Anoche seguro que bajaron en Madrid las audiencias de la telebasura. Había tanta gente en las calles que la siguiente conclusión es que ya no habrá argumentos para decir que la cultura no interesa. Interesa si se ofrece, si se facilita, si se presenta como una posibilidad real, si se abre y toma esas calles que parecían más nuestras que por la mañana. Yo, que por la mañana había visto a una novia (en blanco, claro) y había declarado que no me casaría sólo por la vergüenza de ponerme un vestido así, declaro ahora que me casaría sólo por llevar un traje de flores o de hojas diseñado por Niels van Eijk y Miriam van der Lubbe como los que pudimos ver en el desfile With Love en Recoletos. Sobre ellos, y sobre una Cibeles teñida de luz azul, y sobre las siluetas del fantasma de Raimunda, que cobraba vida de nuevo en las ventanas del Palacio de Linares como si las leyendas no debieran morir, y sobre los bongos caribeños que se mezclaban en el paseo del Prado con sonidos galácticos ilustrados con grafitti, estallaban fuegos artificiales que iluminaron las larguísimas colas a las puertas del Thyssen y del Museo del Prado y de la Biblioteca Nacional y del Banco de España y del Palacio de Comunicaciones. Por los jardines del Cuartel General del Ejército paseaba la muchedumbre mientras cantaba un coro y, enfrente, en la esquina de Blanquerna, Carlos, un espontáneo de diez años, recitaba, micrófono en mano, los versos de Gerardo Diego "Río Duero, río Duero, nadie a acompañarte baja...", y una mujer contó un fragmento de Italo Calvino.

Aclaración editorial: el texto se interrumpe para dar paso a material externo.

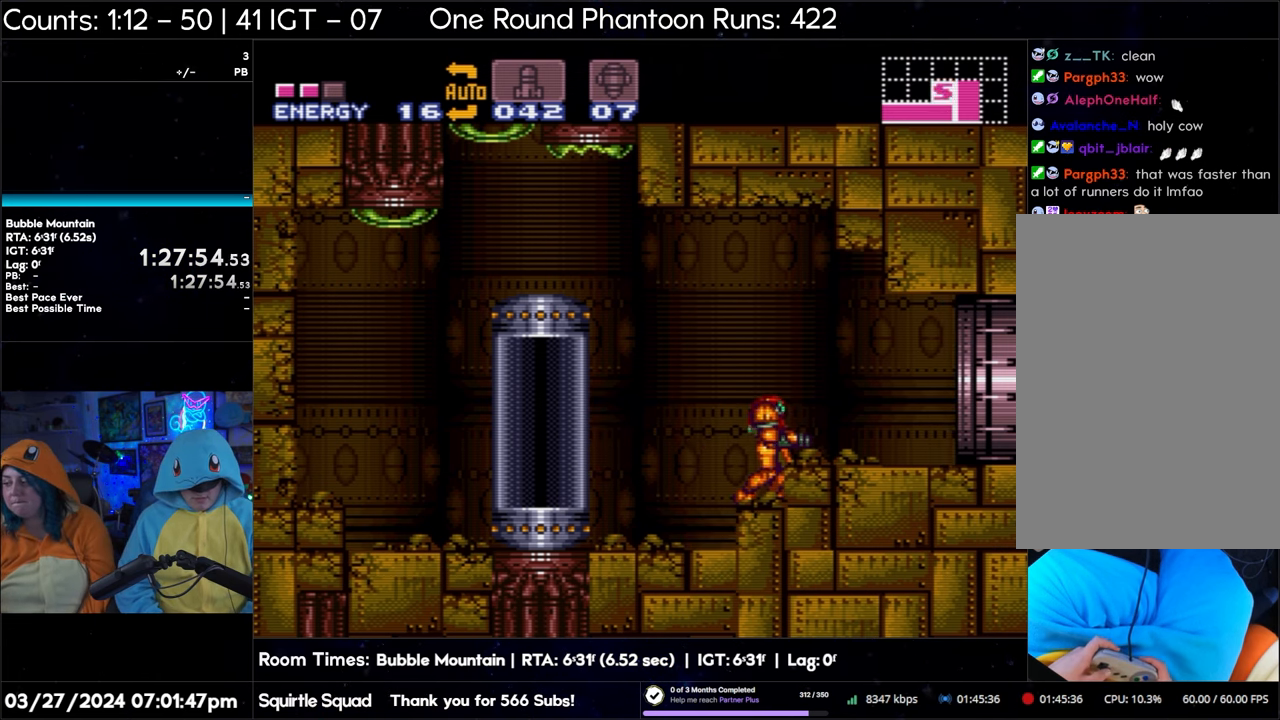
{"buttons": ["DPAD_RIGHT"], "events": [[300, "DPAD_RIGHT", "down"]]}
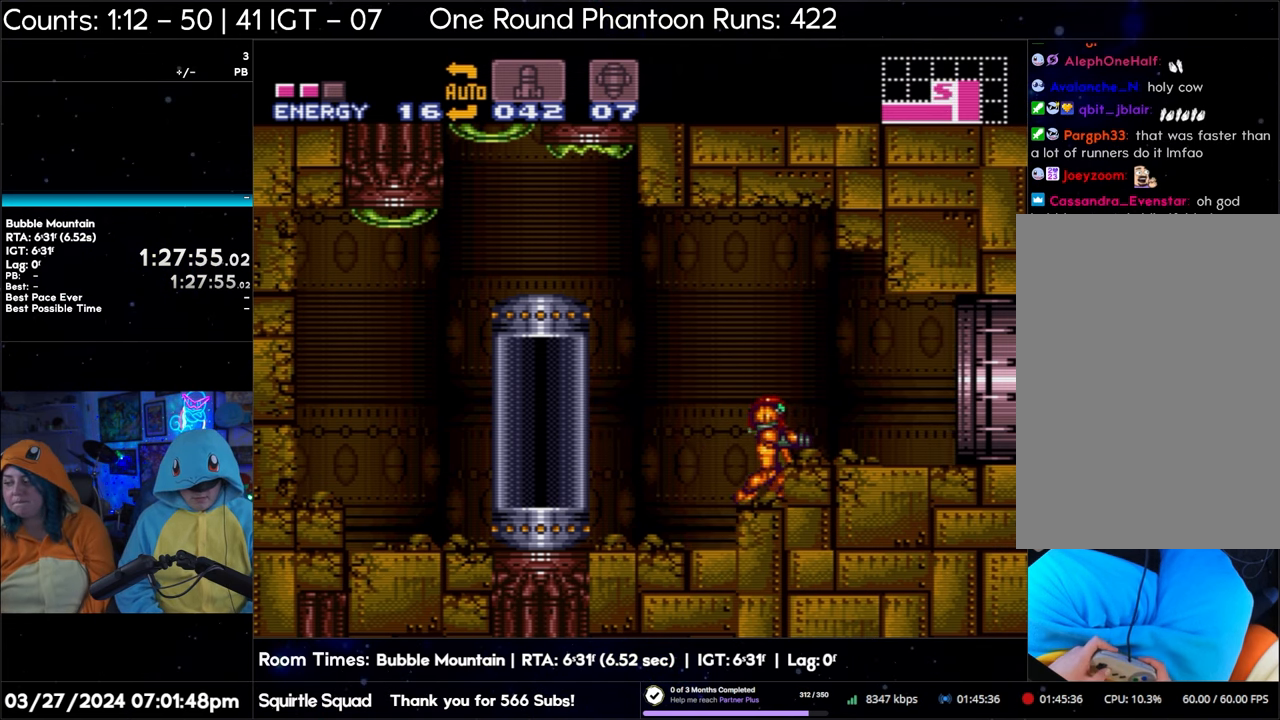
{"buttons": ["DPAD_RIGHT"], "events": []}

Todo parecía increíble y era cierto, y en un mural improvisado sobre la fachada del Círculo de Bellas Artes algunos dejaban su mensaje particular: "Noche Blanca, no te acabes"; "Muchas noches como ésta"; "Se recupera Madrid, ¡ya era hora!".
En Gran Vía 24, cuatro robots dieron un maravilloso concierto con unos cuerpos metálicos tan flacos que no habrían pasado la prueba de la Pasarela Cibeles, pero con una luz roja que les encendía el corazón. Como nos lo encendieron los parisinos negros que bailaban hip-hop con niños blancos del público sobre el escenario que el Instituto Francés instaló en Marqués de la Ensenada, haciendo más por la integración que todos los programas que no tenemos. Mientras, la calle Fuencarral se convirtió en una localización imposible para acoger a todos los que querían estar con los belgas Vive la Fete, lo mejor que se puede bailar cuando hay sitio.
Y en el Centro Cultural de la Villa, Isabel Muñoz seguía fotografiando enamorados, y Rafael Amargo bailando con japoneses. Y en la plaza de Ramales los poetas de la Escuela de Letras leían poemas bajo un cielo que no quiso llover y en el Templo de Debod los derviches daban vueltas sin parar, como si fueran el motor que cientos, miles de madrileños necesitamos para seguir viviendo la noche que no quería terminar.
El sueño fue maravilloso. Todas (todos) éramos un poco Alicia. La concejala, claro, más. Ahora queda que tome nota de que no somos ciudadanos de una noche, de que queremos despertar y que Madrid siga siendo la ciudad de esas maravillas. Y que la proyección de una película de Joselito en una gran pantalla frente al Reina Sofía no debería tener cabida en una noche cultural: la tortura no es cultura.